▸ Tarefa: No trecho sobre a febre amarela, qual foi a faixa de idade da maior parte dos afetados?

▸ Trecho escolhido:
^^^^^^^^^^^^^^^^
Essas descobertas, conforme acreditam os pesquisadores, poderão ajudar nas estratégicas de combate ao vírus da febre amarela, à medida que elas demonstram como ocorre a transmissão hoje em dia. Com o sequenciamento de DNA e uma intensa análise computacional, os cientistas conseguiram traçar a composição genética do vírus.

Além de identificar padrões etários – a maior parte dos afetados tinha entre 35 e 54 anos -, de gênero – 85% da incidência foi sobre homens – e a distribuição geográfica dos casos em humanos.

“O Brasil tem uma longa história de surtos de febre amarela e também uma forte linha de pesquisa sobre o vírus. Por exemplo, o país foi pioneiro na vacina extremamente eficaz contra febre amarela”, ressaltou Faria.

“Os primeiros surtos conhecidos de febre amarela no Brasil são de 330 anos atrás, no Recife, em Pernambuco. Contudo, é a primeira vez que estudamos a origem e a dispersão do vírus durante o surto, recorrendo a dados genômicos gerados no país.”
^^^^^^^^^^^^^^^^
▸ Registros fornecidos:
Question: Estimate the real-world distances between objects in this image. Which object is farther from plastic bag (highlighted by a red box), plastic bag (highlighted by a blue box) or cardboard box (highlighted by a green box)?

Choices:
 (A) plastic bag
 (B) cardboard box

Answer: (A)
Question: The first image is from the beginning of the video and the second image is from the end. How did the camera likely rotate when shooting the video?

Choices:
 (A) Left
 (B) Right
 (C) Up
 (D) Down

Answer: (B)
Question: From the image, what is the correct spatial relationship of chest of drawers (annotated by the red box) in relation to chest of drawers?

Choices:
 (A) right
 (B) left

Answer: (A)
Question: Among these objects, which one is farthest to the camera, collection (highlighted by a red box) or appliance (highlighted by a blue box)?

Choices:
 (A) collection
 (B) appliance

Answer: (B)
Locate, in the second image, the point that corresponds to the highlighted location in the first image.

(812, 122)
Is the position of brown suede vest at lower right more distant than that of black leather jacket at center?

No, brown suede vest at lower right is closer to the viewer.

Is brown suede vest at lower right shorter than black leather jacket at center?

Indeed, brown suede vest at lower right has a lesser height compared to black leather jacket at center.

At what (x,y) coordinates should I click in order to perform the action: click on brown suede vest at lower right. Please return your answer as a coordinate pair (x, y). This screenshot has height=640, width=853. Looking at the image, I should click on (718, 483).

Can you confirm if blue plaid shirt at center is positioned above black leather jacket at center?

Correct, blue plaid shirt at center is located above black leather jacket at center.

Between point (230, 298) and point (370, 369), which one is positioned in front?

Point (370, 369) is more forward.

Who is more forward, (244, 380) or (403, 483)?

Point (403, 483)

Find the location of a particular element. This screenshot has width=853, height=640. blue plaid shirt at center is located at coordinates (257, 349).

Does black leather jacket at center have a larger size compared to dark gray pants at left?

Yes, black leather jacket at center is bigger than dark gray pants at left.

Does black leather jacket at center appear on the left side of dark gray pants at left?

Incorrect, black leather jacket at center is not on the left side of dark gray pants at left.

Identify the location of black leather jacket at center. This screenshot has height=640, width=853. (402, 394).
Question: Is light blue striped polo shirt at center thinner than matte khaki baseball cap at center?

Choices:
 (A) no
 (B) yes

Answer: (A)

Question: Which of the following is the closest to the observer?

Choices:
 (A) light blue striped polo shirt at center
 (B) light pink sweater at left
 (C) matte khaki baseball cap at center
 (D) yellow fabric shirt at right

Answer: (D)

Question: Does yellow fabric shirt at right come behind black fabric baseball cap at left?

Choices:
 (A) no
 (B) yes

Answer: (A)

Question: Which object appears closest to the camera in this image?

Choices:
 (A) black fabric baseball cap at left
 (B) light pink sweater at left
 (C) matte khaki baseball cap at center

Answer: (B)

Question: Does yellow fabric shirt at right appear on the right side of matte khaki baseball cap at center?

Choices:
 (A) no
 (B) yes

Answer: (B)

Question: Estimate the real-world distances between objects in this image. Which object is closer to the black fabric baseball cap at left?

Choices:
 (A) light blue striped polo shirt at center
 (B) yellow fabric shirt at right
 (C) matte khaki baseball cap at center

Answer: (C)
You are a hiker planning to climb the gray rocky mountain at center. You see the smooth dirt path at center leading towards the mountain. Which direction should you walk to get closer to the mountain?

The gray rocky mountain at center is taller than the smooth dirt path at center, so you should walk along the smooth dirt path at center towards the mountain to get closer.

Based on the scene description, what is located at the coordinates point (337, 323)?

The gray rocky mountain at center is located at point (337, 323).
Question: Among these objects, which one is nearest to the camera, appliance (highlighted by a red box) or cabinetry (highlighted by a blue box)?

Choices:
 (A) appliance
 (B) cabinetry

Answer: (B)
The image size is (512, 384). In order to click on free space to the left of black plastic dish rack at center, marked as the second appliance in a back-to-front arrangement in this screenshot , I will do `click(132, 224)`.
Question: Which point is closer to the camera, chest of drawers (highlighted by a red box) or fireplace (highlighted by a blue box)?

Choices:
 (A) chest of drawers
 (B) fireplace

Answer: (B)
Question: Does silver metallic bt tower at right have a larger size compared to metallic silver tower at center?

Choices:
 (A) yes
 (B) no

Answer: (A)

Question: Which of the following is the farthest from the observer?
^^^^^^^^^^^^^^^^
▸ Resposta: A maior parte dos afetados tinha entre 35 e 54 anos.